In July 1898, towards the end of the American-Spanish war, the United States invaded Puerto Rico. The island was Spain’s possession. Without much resistance, the U.S. troops managed to secure the land. After signing an armistice with Spain, the island was handed over to the U.S forces on October 18, 1898 (Duany, 47). General John R. Brooke was appointed military governor. In December, the war between America and Spain came to an end following the signing of the Treaty of Paris. This officially marked the cession of the island to the United States.

During the first 30 years of its rule, the United States government had made efforts to Americanize the island. This included granting Puerto Ricans full United States citizenship in 1917. They had also taken steps to make English the island’s national language. But in the 1930s, the Popular Democratic Party started a nationalist movement across the island, further opposing the United States’ assimilation. Starting in 1948, Puerto Ricans started electing a governor. In 1952 the United States Congress approved the island’s Constitution. The constitution qualified Puerto Rico to be an independent United States commonwealth, and its inhabitants retained American citizenship. Puerto Rico’s constitution was formally adopted on July 25, 1952. After gaining support across the island, movements for Puerto Rican statehood and other movements have gained popularity. In a recent referendum held in 2020 to decide Puerto Rico’s status, the majority of the people voted for its statehood.

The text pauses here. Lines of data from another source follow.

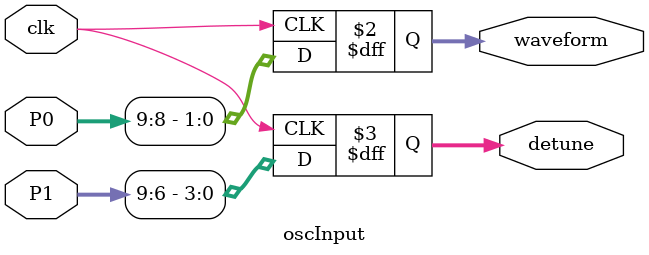
<source format=v>

	module oscInput(
	
	input clk, //50mhz is fine
	input [9:0] P0, //user pot in 0
	input [9:0] P1, //user pot in 1
	
	output reg [1:0] waveform, //2 bit control
	output reg [3:0] detune //4 bit control
	
);
	
	
	always @ (posedge clk)
	
	begin
		
		waveform = P0[9:8];
		
		detune = P1[9:6];
			
		
	end
	
	
endmodule

</source>
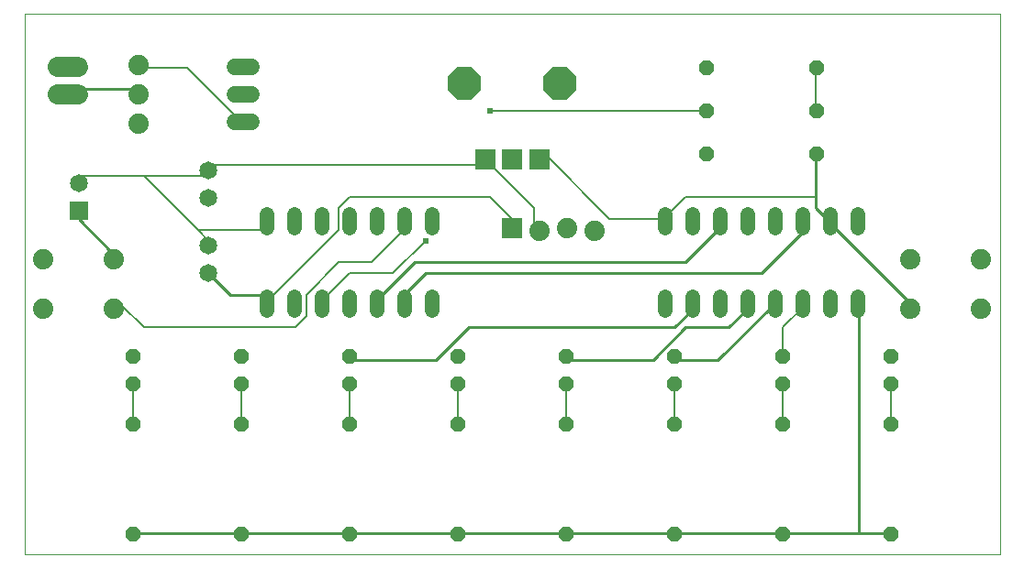
<source format=gtl>
G75*
G70*
%OFA0B0*%
%FSLAX24Y24*%
%IPPOS*%
%LPD*%
%AMOC8*
5,1,8,0,0,1.08239X$1,22.5*
%
%ADD10C,0.0000*%
%ADD11C,0.0520*%
%ADD12OC8,0.0520*%
%ADD13R,0.0740X0.0740*%
%ADD14OC8,0.1181*%
%ADD15C,0.0740*%
%ADD16C,0.0650*%
%ADD17C,0.0600*%
%ADD18C,0.0740*%
%ADD19R,0.0650X0.0650*%
%ADD20C,0.0100*%
%ADD21C,0.0080*%
%ADD22C,0.0240*%
D10*
X000100Y000100D02*
X000100Y019785D01*
X035533Y019785D01*
X035533Y000100D01*
X000100Y000100D01*
D11*
X008909Y008970D02*
X008909Y009490D01*
X009909Y009490D02*
X009909Y008970D01*
X010909Y008970D02*
X010909Y009490D01*
X011909Y009490D02*
X011909Y008970D01*
X012909Y008970D02*
X012909Y009490D01*
X013909Y009490D02*
X013909Y008970D01*
X014909Y008970D02*
X014909Y009490D01*
X014909Y011970D02*
X014909Y012490D01*
X013909Y012490D02*
X013909Y011970D01*
X012909Y011970D02*
X012909Y012490D01*
X011909Y012490D02*
X011909Y011970D01*
X010909Y011970D02*
X010909Y012490D01*
X009909Y012490D02*
X009909Y011970D01*
X008909Y011970D02*
X008909Y012490D01*
X023372Y012490D02*
X023372Y011970D01*
X024372Y011970D02*
X024372Y012490D01*
X025372Y012490D02*
X025372Y011970D01*
X026372Y011970D02*
X026372Y012490D01*
X027372Y012490D02*
X027372Y011970D01*
X028372Y011970D02*
X028372Y012490D01*
X029372Y012490D02*
X029372Y011970D01*
X030372Y011970D02*
X030372Y012490D01*
X030372Y009490D02*
X030372Y008970D01*
X029372Y008970D02*
X029372Y009490D01*
X028372Y009490D02*
X028372Y008970D01*
X027372Y008970D02*
X027372Y009490D01*
X026372Y009490D02*
X026372Y008970D01*
X025372Y008970D02*
X025372Y009490D01*
X024372Y009490D02*
X024372Y008970D01*
X023372Y008970D02*
X023372Y009490D01*
D12*
X023722Y007293D03*
X023722Y006293D03*
X023722Y004856D03*
X019785Y004856D03*
X019785Y006293D03*
X019785Y007293D03*
X015848Y007293D03*
X015848Y006293D03*
X015848Y004856D03*
X011911Y004856D03*
X011911Y006293D03*
X011911Y007293D03*
X007974Y007293D03*
X007974Y006293D03*
X007974Y004856D03*
X004037Y004856D03*
X004037Y006293D03*
X004037Y007293D03*
X004037Y000856D03*
X007974Y000856D03*
X011911Y000856D03*
X015848Y000856D03*
X019785Y000856D03*
X023722Y000856D03*
X027659Y000856D03*
X031596Y000856D03*
X031596Y004856D03*
X031596Y006293D03*
X031596Y007293D03*
X027659Y007293D03*
X027659Y006293D03*
X027659Y004856D03*
X028872Y014667D03*
X028872Y016242D03*
X028872Y017817D03*
X024872Y017817D03*
X024872Y016242D03*
X024872Y014667D03*
D13*
X018801Y014470D03*
X017817Y014470D03*
X016832Y014470D03*
X017817Y011961D03*
D14*
X019549Y017226D03*
X016084Y017226D03*
D15*
X019817Y011961D03*
X020817Y011861D03*
X018817Y011861D03*
X032285Y010833D03*
X034845Y010833D03*
X034845Y009053D03*
X032285Y009053D03*
X004234Y015762D03*
X004234Y016832D03*
X004234Y017902D03*
X003349Y010833D03*
X000789Y010833D03*
X000789Y009053D03*
X003349Y009053D03*
D16*
X006793Y010336D03*
X006793Y011336D03*
X006793Y013076D03*
X006793Y014076D03*
X002069Y013592D03*
D17*
X007749Y015832D02*
X008349Y015832D01*
X008349Y016832D02*
X007749Y016832D01*
X007749Y017832D02*
X008349Y017832D01*
D18*
X002045Y017832D02*
X001305Y017832D01*
X001305Y016832D02*
X002045Y016832D01*
D19*
X002069Y012592D03*
D20*
X002069Y012305D01*
X003250Y011124D01*
X003349Y010833D01*
X006793Y010336D02*
X006793Y010336D01*
X007580Y009549D01*
X008761Y009549D01*
X008909Y009230D01*
X011911Y007293D02*
X011911Y007187D01*
X015061Y007187D01*
X016242Y008368D01*
X023722Y008368D01*
X024509Y009155D01*
X024372Y009230D01*
X024116Y008368D02*
X025691Y008368D01*
X026478Y009155D01*
X026372Y009230D01*
X027265Y009155D02*
X027372Y009230D01*
X027265Y009155D02*
X025297Y007187D01*
X023722Y007187D01*
X023722Y007293D01*
X022935Y007187D02*
X024116Y008368D01*
X022935Y007187D02*
X019785Y007187D01*
X019785Y007293D01*
X014667Y010336D02*
X026872Y010336D01*
X028446Y011911D01*
X028372Y012230D01*
X028840Y012698D02*
X029234Y012305D01*
X029372Y012230D01*
X029628Y011911D01*
X032383Y009155D01*
X032285Y009053D01*
X030415Y009155D02*
X030372Y009230D01*
X030415Y009155D02*
X030415Y000887D01*
X031596Y000887D01*
X031596Y000856D01*
X030415Y000887D02*
X027659Y000887D01*
X027659Y000856D01*
X027659Y000887D02*
X023722Y000887D01*
X023722Y000856D01*
X023722Y000887D02*
X019785Y000887D01*
X019785Y000856D01*
X019785Y000887D02*
X015848Y000887D01*
X015848Y000856D01*
X015848Y000887D02*
X011911Y000887D01*
X011911Y000856D01*
X011911Y000887D02*
X007974Y000887D01*
X007974Y000856D01*
X007974Y000887D02*
X004037Y000887D01*
X004037Y000856D01*
X012909Y009230D02*
X013092Y009549D01*
X014273Y010730D01*
X024116Y010730D01*
X025297Y011911D01*
X025372Y012230D01*
X028840Y012698D02*
X028840Y013092D01*
X028840Y014667D01*
X028872Y014667D01*
X014667Y010336D02*
X013880Y009549D01*
X013909Y009230D01*
X004234Y016832D02*
X004037Y017029D01*
X001675Y017029D01*
X001675Y016832D01*
D21*
X004234Y017902D02*
X004431Y017817D01*
X006006Y017817D01*
X007974Y015848D01*
X008049Y015832D01*
X006793Y014273D02*
X006793Y014076D01*
X006793Y013880D01*
X004431Y013880D01*
X006399Y011911D01*
X008761Y011911D01*
X008909Y012230D01*
X006793Y011517D02*
X006793Y011336D01*
X006793Y011517D02*
X006399Y011911D01*
X004431Y013880D02*
X002069Y013880D01*
X002069Y013592D01*
X006793Y014273D02*
X016635Y014273D01*
X016832Y014470D01*
X018604Y012698D01*
X018604Y011911D01*
X018817Y011861D01*
X017817Y011961D02*
X017817Y012305D01*
X017029Y013092D01*
X011911Y013092D01*
X011517Y012698D01*
X011517Y011911D01*
X009155Y009549D01*
X008909Y009230D01*
X009943Y008368D02*
X004431Y008368D01*
X003643Y009155D01*
X003349Y009053D01*
X004037Y006399D02*
X004037Y006293D01*
X004037Y004856D01*
X004037Y004824D01*
X007974Y004824D02*
X007974Y004856D01*
X007974Y006293D01*
X007974Y006399D01*
X009943Y008368D02*
X010336Y008761D01*
X010336Y009549D01*
X011517Y010730D01*
X012698Y010730D01*
X013880Y011911D01*
X013909Y012230D01*
X014667Y011517D02*
X013486Y010336D01*
X011911Y010336D01*
X011124Y009549D01*
X010909Y009230D01*
X011911Y006399D02*
X011911Y006293D01*
X011911Y004856D01*
X011911Y004824D01*
X015848Y004824D02*
X015848Y004856D01*
X015848Y006293D01*
X015848Y006399D01*
X019785Y006399D02*
X019785Y006293D01*
X019785Y004856D01*
X019785Y004824D01*
X023722Y004824D02*
X023722Y004856D01*
X023722Y006293D01*
X023722Y006399D01*
X027659Y006399D02*
X027659Y006293D01*
X027659Y004856D01*
X027659Y004824D01*
X027659Y007187D02*
X027659Y007293D01*
X027659Y008368D01*
X028446Y009155D01*
X028372Y009230D01*
X031596Y006399D02*
X031596Y006293D01*
X031596Y004856D01*
X031596Y004824D01*
X023372Y012230D02*
X023328Y012305D01*
X024116Y013092D01*
X028840Y013092D01*
X028840Y016242D02*
X028872Y016242D01*
X028840Y016242D02*
X028840Y017817D01*
X028872Y017817D01*
X024903Y016242D02*
X024872Y016242D01*
X017029Y016242D01*
X018801Y014470D02*
X018998Y014667D01*
X021360Y012305D01*
X023328Y012305D01*
D22*
X017029Y016242D03*
X014667Y011517D03*
M02*

</source>
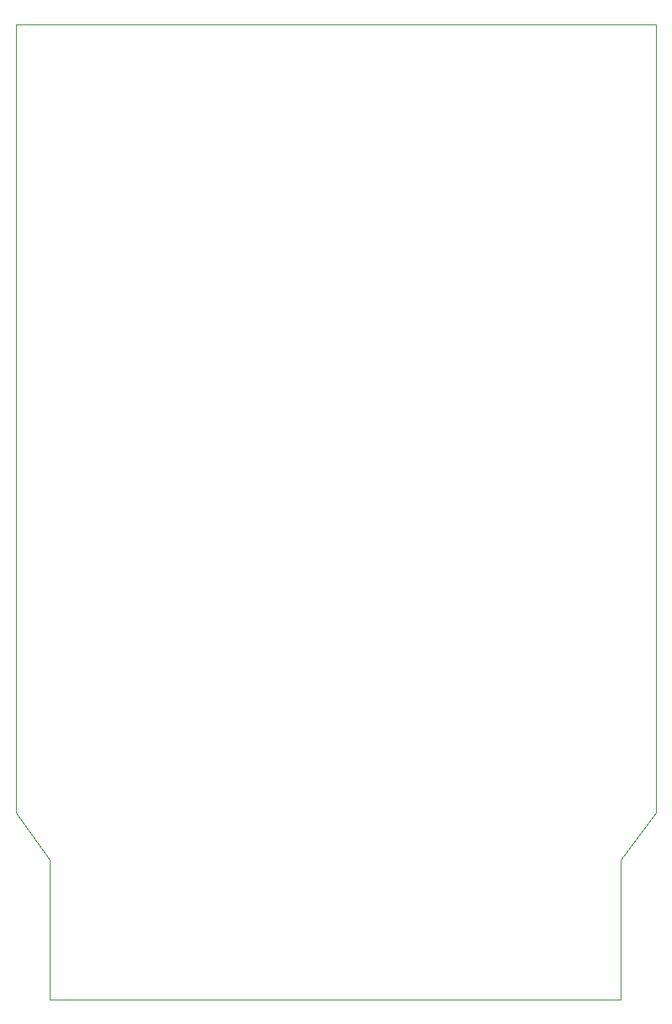
<source format=gbr>
G04 #@! TF.GenerationSoftware,KiCad,Pcbnew,5.1.5-52549c5~84~ubuntu19.10.1*
G04 #@! TF.CreationDate,2019-12-01T21:11:49+01:00*
G04 #@! TF.ProjectId,userport_expander,75736572-706f-4727-945f-657870616e64,rev?*
G04 #@! TF.SameCoordinates,Original*
G04 #@! TF.FileFunction,Profile,NP*
%FSLAX46Y46*%
G04 Gerber Fmt 4.6, Leading zero omitted, Abs format (unit mm)*
G04 Created by KiCad (PCBNEW 5.1.5-52549c5~84~ubuntu19.10.1) date 2019-12-01 21:11:49*
%MOMM*%
%LPD*%
G04 APERTURE LIST*
%ADD10C,0.050000*%
G04 APERTURE END LIST*
D10*
X93100000Y-151000000D02*
X150500000Y-151000000D01*
X150500000Y-137000000D02*
X150500000Y-151000000D01*
X154000000Y-132200000D02*
X150500000Y-137000000D01*
X154000000Y-53000000D02*
X154000000Y-132200000D01*
X89700000Y-53000000D02*
X154000000Y-53000000D01*
X89700000Y-132200000D02*
X89700000Y-53000000D01*
X93100000Y-137000000D02*
X89700000Y-132200000D01*
X93100000Y-151000000D02*
X93100000Y-137000000D01*
M02*

</source>
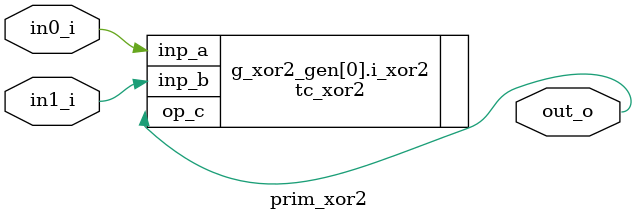
<source format=sv>

`include "prim_assert.sv"

module prim_xor2 #(
  parameter int Width = 1
) (
  input        [Width-1:0] in0_i,
  input        [Width-1:0] in1_i,
  output logic [Width-1:0] out_o
);

  // assign out_o = in0_i ^ in1_i;

  // Replacing with tech specific cell reference
  for (genvar i = 0; i < Width; i++) begin : g_xor2_gen
    tc_xor2 i_xor2 (
      .inp_a(in0_i[i]),
      .inp_b(in1_i[i]),
      .op_c (out_o[i])
      );
  end

endmodule

</source>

In closing, before Puerto Rico became a self-governing state, it used to be a possession of the United States. However, Spanish colonizers had claimed the land for over three decades before the U.S troops invaded the island and seized power. Puerto Rico did not elect its first governor until 1948, although its constitution became formally adopted after a few years.

Works Cited

Duany, Jorge. Puerto Rico: What everyone needs to know. Oxford University Press, 2017.